Reading your experiences helps me realise that this sort of behaviour does happen. the psalm is reassuring, I hope that I will not be deceived again but I remind myself that he deceived many others, but not God
So true, my ex h did not have the guts to tell me to my face, but he went to my mother and said “well, she flirts with so and so.” How freaking childish! I was pregnant when his affair started, I promise you there was no flirting by me, only by the ex and his co-worker. Which my mother clearly saw, but I did not notice at the time because as my mother says I was in “pregnancy haze”. He was definitely projecting and trying to make himself look better – but to the devious you show yourself shrewd
Another great post, DM.
I wish I’d discovered projection sooner Moxie, might have opened my eyes. I wished I’d believed the children who said of one particular friend when she rang ‘it’s your girlfriend Dad’. I was still believing him though and I wasn;;’t even pregnant.
What an absolute cheek to say that to your mother!

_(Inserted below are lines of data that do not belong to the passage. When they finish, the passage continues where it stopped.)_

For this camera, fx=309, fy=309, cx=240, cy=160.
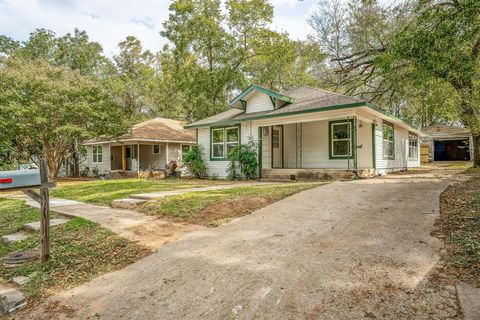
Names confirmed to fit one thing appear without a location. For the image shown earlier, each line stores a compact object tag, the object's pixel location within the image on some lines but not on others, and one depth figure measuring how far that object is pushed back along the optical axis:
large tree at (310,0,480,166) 6.73
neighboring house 21.66
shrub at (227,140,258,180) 13.61
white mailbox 3.93
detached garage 25.08
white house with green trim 11.82
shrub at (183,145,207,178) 15.60
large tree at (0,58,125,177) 16.23
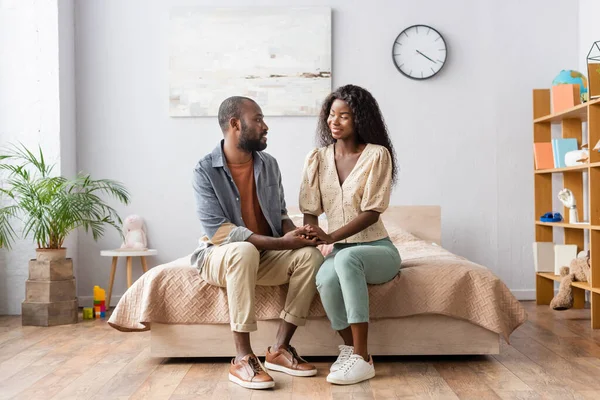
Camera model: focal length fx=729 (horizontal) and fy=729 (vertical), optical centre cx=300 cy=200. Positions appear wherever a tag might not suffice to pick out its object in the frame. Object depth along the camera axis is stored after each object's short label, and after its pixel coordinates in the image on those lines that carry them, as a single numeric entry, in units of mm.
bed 2742
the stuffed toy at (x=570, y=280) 3779
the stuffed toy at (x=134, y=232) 4465
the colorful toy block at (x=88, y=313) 4027
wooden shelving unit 4133
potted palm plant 3861
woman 2504
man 2525
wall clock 4496
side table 4277
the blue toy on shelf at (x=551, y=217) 4199
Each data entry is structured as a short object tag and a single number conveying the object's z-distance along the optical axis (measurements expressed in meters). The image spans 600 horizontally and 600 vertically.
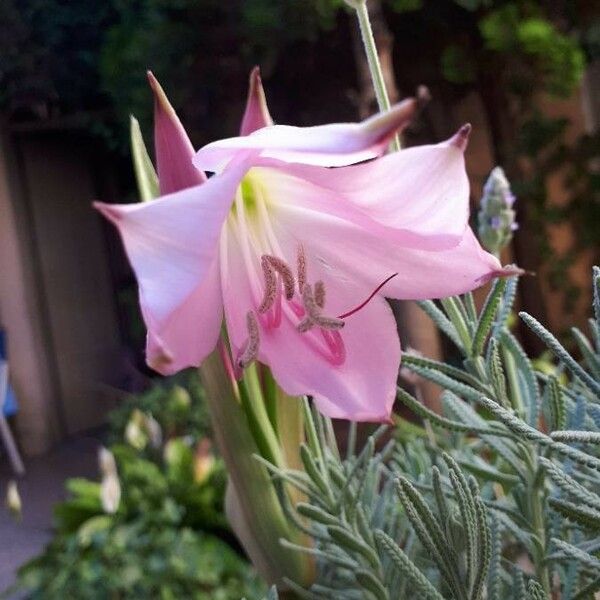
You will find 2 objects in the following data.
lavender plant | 0.20
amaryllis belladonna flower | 0.16
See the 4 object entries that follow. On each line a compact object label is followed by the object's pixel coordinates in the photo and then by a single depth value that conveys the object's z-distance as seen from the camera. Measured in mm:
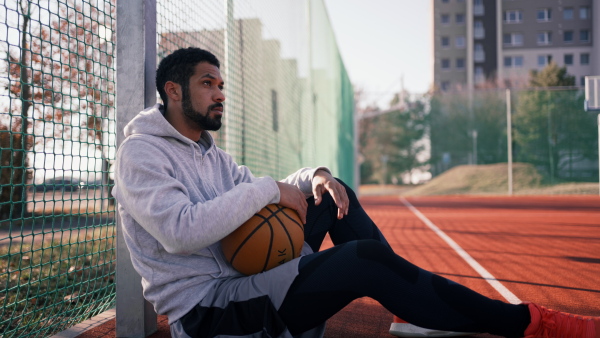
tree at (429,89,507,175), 21672
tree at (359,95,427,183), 35375
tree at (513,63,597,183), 18422
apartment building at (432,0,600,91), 40281
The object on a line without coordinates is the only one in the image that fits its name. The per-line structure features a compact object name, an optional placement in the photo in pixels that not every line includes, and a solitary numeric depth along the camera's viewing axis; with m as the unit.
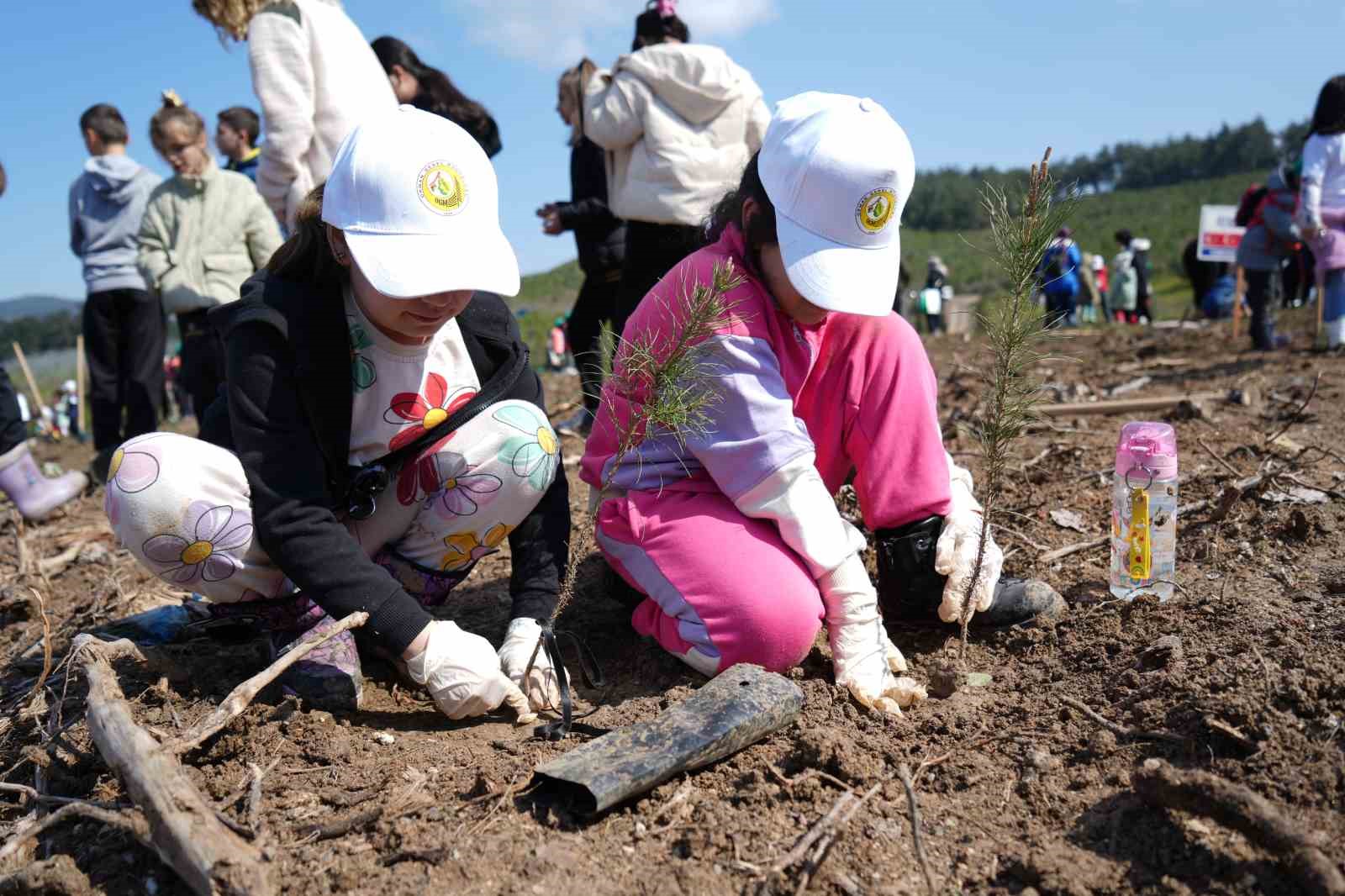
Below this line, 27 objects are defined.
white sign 9.04
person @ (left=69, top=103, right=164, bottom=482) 5.04
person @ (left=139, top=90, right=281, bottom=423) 4.37
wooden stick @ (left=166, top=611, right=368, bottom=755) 1.64
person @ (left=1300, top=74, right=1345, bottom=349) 5.74
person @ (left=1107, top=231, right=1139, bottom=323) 15.41
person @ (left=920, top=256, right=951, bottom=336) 16.25
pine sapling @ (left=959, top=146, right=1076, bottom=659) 1.70
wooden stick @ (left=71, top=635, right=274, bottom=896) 1.30
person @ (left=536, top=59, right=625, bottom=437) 4.14
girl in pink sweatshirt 1.90
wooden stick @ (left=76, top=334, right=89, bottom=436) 11.09
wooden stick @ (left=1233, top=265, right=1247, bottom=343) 7.30
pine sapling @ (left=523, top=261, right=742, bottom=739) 1.77
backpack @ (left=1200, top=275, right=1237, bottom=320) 11.25
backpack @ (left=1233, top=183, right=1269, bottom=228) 6.68
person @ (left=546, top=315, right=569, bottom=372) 17.89
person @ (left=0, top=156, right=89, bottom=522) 4.16
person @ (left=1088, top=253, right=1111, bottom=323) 18.88
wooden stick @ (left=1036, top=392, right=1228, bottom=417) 4.34
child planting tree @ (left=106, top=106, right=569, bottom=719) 1.77
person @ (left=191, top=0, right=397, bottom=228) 3.23
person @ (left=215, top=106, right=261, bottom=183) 4.86
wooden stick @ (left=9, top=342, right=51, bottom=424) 10.91
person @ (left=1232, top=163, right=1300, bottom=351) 6.42
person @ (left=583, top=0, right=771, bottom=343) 3.54
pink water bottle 2.10
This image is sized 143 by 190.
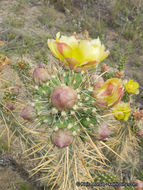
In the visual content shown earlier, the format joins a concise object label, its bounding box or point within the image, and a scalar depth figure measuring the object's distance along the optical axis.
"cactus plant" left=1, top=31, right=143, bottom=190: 0.20
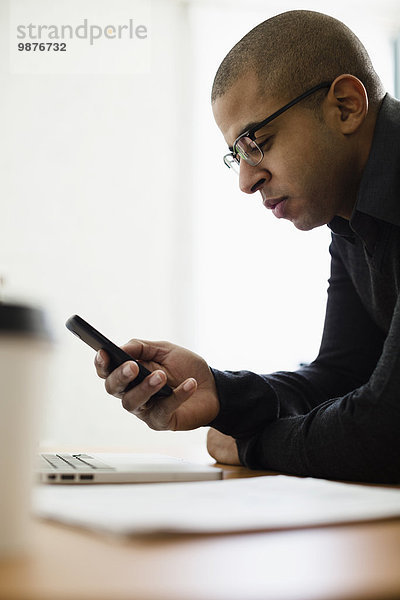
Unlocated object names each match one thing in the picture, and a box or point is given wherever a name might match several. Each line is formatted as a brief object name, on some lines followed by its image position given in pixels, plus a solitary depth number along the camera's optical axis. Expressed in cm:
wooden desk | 30
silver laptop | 70
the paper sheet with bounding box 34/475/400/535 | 44
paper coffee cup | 34
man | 106
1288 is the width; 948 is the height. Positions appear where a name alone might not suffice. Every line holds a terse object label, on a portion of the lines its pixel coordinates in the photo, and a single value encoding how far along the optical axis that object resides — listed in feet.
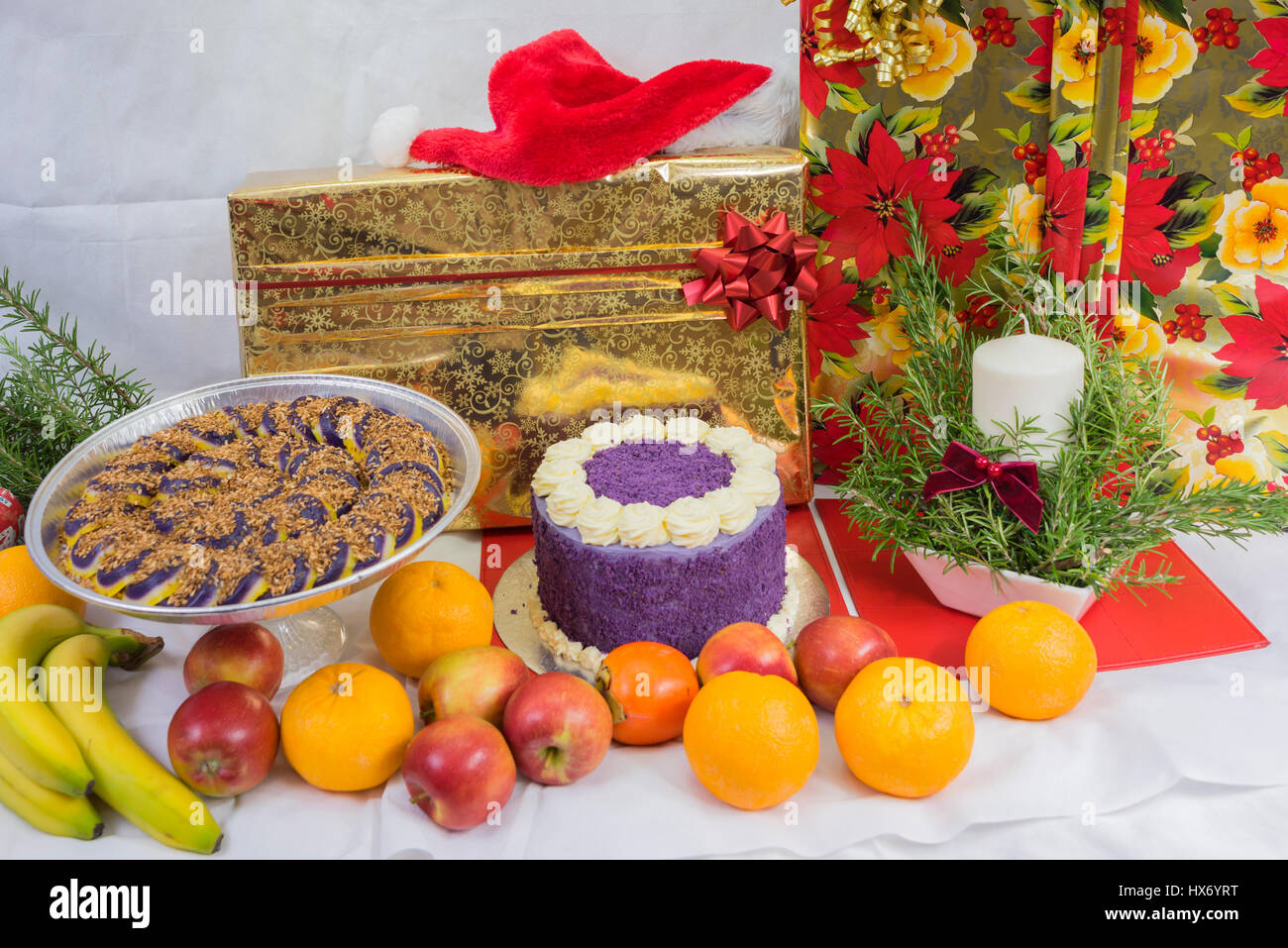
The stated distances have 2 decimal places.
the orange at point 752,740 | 3.24
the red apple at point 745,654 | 3.65
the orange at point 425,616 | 3.91
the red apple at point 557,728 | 3.41
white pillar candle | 3.99
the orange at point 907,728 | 3.28
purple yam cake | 3.92
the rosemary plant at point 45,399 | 4.68
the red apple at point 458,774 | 3.24
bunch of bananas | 3.30
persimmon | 3.60
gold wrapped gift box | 4.59
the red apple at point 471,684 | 3.56
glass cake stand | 3.33
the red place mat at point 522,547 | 4.79
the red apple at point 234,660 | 3.81
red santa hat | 4.50
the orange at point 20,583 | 4.05
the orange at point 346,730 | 3.40
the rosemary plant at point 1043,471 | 4.02
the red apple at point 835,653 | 3.72
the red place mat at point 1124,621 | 4.09
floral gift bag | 4.36
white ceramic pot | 4.05
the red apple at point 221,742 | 3.38
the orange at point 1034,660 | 3.61
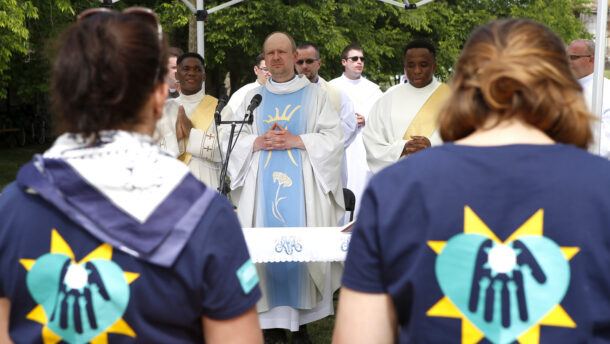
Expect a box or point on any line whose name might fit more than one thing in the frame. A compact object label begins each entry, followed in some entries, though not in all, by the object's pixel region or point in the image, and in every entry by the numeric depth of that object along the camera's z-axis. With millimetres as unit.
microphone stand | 4941
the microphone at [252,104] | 4930
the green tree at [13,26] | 12586
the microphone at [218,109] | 5012
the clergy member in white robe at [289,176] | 5566
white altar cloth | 4453
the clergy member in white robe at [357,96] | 8891
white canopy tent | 4777
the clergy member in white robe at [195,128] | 5605
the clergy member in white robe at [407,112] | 5555
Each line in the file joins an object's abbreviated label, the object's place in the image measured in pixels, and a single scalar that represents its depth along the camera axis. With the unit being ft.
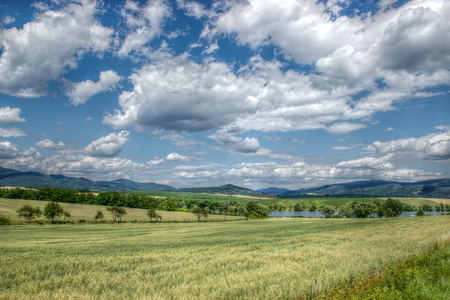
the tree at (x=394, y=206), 454.81
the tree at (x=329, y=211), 500.25
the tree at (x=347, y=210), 434.01
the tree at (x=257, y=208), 473.67
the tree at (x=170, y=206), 505.58
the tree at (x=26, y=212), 244.83
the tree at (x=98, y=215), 280.53
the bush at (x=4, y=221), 224.74
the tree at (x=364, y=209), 415.23
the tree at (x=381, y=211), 434.71
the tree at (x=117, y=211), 296.46
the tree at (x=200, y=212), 352.53
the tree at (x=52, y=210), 256.52
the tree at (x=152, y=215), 317.22
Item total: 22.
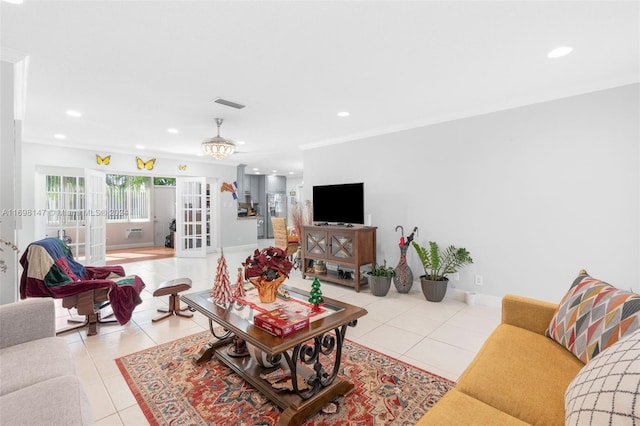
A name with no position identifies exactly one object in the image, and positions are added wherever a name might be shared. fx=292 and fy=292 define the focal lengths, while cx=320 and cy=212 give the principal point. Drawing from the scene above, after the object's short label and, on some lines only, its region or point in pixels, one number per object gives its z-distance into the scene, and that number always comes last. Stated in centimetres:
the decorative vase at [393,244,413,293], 399
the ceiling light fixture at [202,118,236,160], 383
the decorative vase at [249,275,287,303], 209
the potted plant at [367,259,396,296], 388
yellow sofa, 109
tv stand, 420
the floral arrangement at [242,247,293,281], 205
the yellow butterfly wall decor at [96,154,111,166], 567
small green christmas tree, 204
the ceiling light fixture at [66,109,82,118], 362
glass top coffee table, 162
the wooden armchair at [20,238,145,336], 262
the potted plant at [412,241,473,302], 362
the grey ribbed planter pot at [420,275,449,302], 361
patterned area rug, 169
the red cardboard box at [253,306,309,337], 164
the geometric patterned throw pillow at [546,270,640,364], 130
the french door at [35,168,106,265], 512
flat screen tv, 438
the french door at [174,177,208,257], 704
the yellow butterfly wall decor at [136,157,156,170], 623
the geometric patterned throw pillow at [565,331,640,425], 78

Trying to prepare her I guess for his infidelities by starting painting you as the one who was doing wrong.Getting ready to justify his infidelities by claiming you did it first. My husband did his best to paint me as crazy to his parents, he really did, but I think the final time I saw his mother he showed himself in his true colours, by his sudden outburst of totally unreasonable behaviour which was obvious to her that it was actually him not me, and when he went his mother did keep in touch with me, and continued to remember me on my birthday and Christmas
Nell…yeah, amazing. Just as DM’s post titled Some prefer darkness. What is done in the dark will always come out in the light.
My ex’s mom was so ashamed of her son, she actually told me that she raised him better than he behaved. But Satan will find a foothold where ever he can, ex’s dad cheated on his mom with a co-worker also. Attacking the family through multiple generations.I continually pray over my son that it ends with his dad. I want the rock eating to stop with this generation…lol.
They do certainly let Satan in, I do believe that. Your poor ex mother in law, am sure she did all she could. Wouldn’t you have thought that having seen what it did to her that he would want to spare his wife that. My father in law never as far as I know had affairs, so my husband can’t claim that he is continuing in the family tradition, my son is not married but I do hope when he does find someone he treats her well.